O trespasse de estabelecimento comercial é um tema que, além de envolver questões jurídicas e contratuais, levanta também dúvidas importantes na área fiscal, especialmente sobre a obrigatoriedade de liquidar IVA.
Embora muitas transmissões de bens estejam sujeitas a IVA, o trespasse pode beneficiar de um regime especial, evitando essa tributação sempre que cumpra determinados requisitos.
Este artigo explica quando o trespasse está ou não sujeito a IVA, como deve ser documentado e qual o impacto no Imposto do Selo.
O TRESPASSE ESTÁ SUJEITO A IVA?
Regra geral, o trespasse não está sujeito a IVA.
Isso acontece porque, segundo o artigo 3.º, n.º 4 do Código do IVA (CIVA), fica fora do âmbito de IVA a cessão de um estabelecimento comercial, da totalidade do património ou de parte dele, desde que essa parte constitua um ramo de atividade autónomo, e que o adquirente seja, ou passe a ser, sujeito passivo de IVA.
Quer isto dizer que não há liquidação de IVA quando o que se transmite é um estabelecimento completo, capaz de funcionar de forma autónoma, ou quando o comprador é ou se torna sujeito passivo de IVA por causa da aquisição.
QUANDO HÁ SUJEIÇÃO A IVA?
A tributação em IVA volta a aplicar‑se quando não há trespasse propriamente dito, mas apenas a venda de bens isolados.
Por exemplo: se apenas se vendem inventários; se apenas se vendem máquinas, equipamentos ou mobiliário; se não há transmissão da posição contratual do arrendamento, há sujeição a tributação em sede de IVA.
Nestes casos, a operação é considerada uma transmissão de bens, tributável nos termos normais.
A IMPORTÂNCIA DA “UNIVERSALIDADE” DA ATIVIDADE
Para beneficiar da não sujeição a IVA, a transmissão deve abranger uma universalidade de bens, ou seja, um conjunto funcional suficiente para manter um ramo de atividade autónomo.
Isto significa que um verdadeiro trespasse exige: equipamentos e bens necessários; eventual inventário; direitos e posições contratuais relevantes (ex.: arrendamento, contratos de trabalho); elementos essenciais à continuidade da operação.
Se faltar este conjunto mínimo, não há trespasse, há apenas “venda de bens” e, portanto, sujeição à tributação em sede de IVA.
DOCUMENTAÇÃO DA OPERAÇÃO: CONTRATO VS. FATURA
Quando estamos perante um trespasse válido (universalidade de bens, transmissão da posição contratual, adquirente sujeito passivo de IVA), não se considera uma transmissão de bens. Logo, não há obrigação de emitir fatura.

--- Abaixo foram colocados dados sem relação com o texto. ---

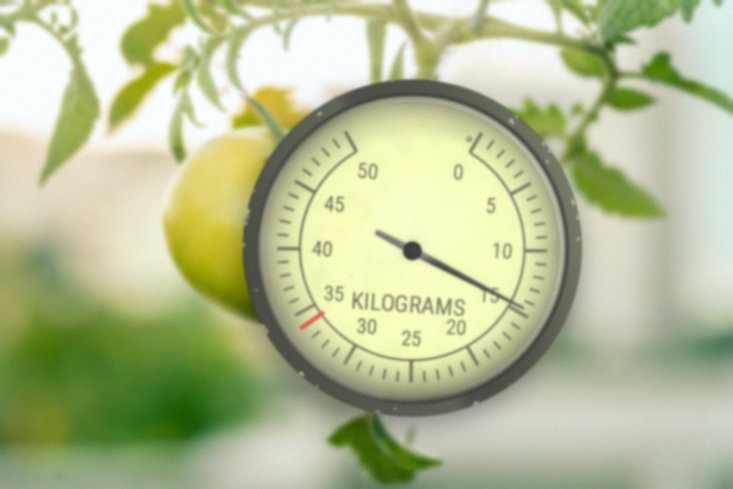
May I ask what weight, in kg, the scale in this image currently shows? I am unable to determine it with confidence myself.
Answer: 14.5 kg
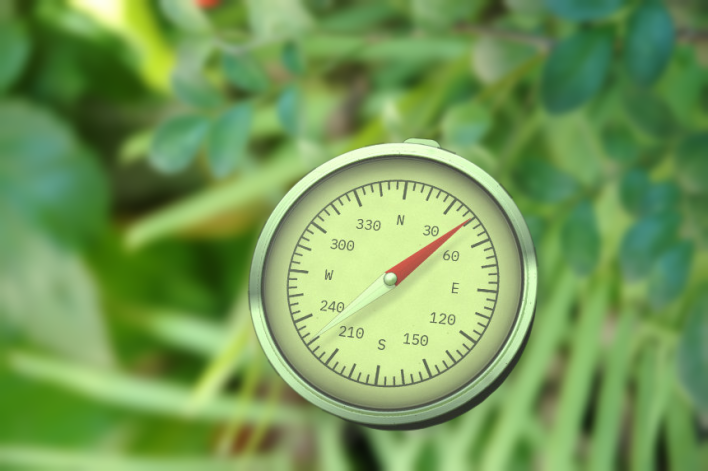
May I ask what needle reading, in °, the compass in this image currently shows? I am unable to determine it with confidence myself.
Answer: 45 °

A operação pode ser comprovada apenas pelo contrato de trespasse, desde que contenha todos os elementos exigidos no n.º 5 do artigo 36.º do CIVA, como identificação das partes, descrição da operação, valor, data e condições acordadas.
Se o contrato não incluir todos os elementos obrigatórios, ou se parte dos bens transmitidos for tributada, poderá ser emitida uma fatura com a menção: “Não sujeito a IVA – n.º 4 do art.º 3.º do CIVA.”
A fatura deve ser emitida pela empresa transmitente até ao 5.º dia útil após o momento em que o IVA seria devido (ou após o recebimento de algum valor, no caso de adiantamentos).
IMPOSTO DO SELO: QUANDO É DEVIDO?
Se a operação constitui um trespasse (sendo uma operação não sujeita ou isenta de IVA) pode haver incidência de Imposto do Selo;
Ao invés, se a operação não constitui um trespasse (sendo uma operação sujeita e não isenta de IVA) não há lugar ao pagamento do Imposto do Selo.
CONCLUSÃO
A sujeição a IVA no trespasse depende sobretudo de duas condições essenciais: a transmissão deve envolver uma universalidade de bens, capaz de manter um ramo de atividade autónomo e o comprador deve ser, ou tornar‑se, sujeito passivo de IVA.
Quando esses requisitos estão presentes, o trespasse não é considerado transmissão de bens para efeitos de IVA, dispensando a emissão de fatura e evitando tributação.
Se, pelo contrário, a operação for apenas a venda de inventários ou ativos isolados, então aplica‑se o regime normal do CIVA, com liquidação de IVA e obrigação de fatura.
Compreender estas distinções ajuda a evitar erros fiscais, penalizações e dúvidas na fase de formalização da operação.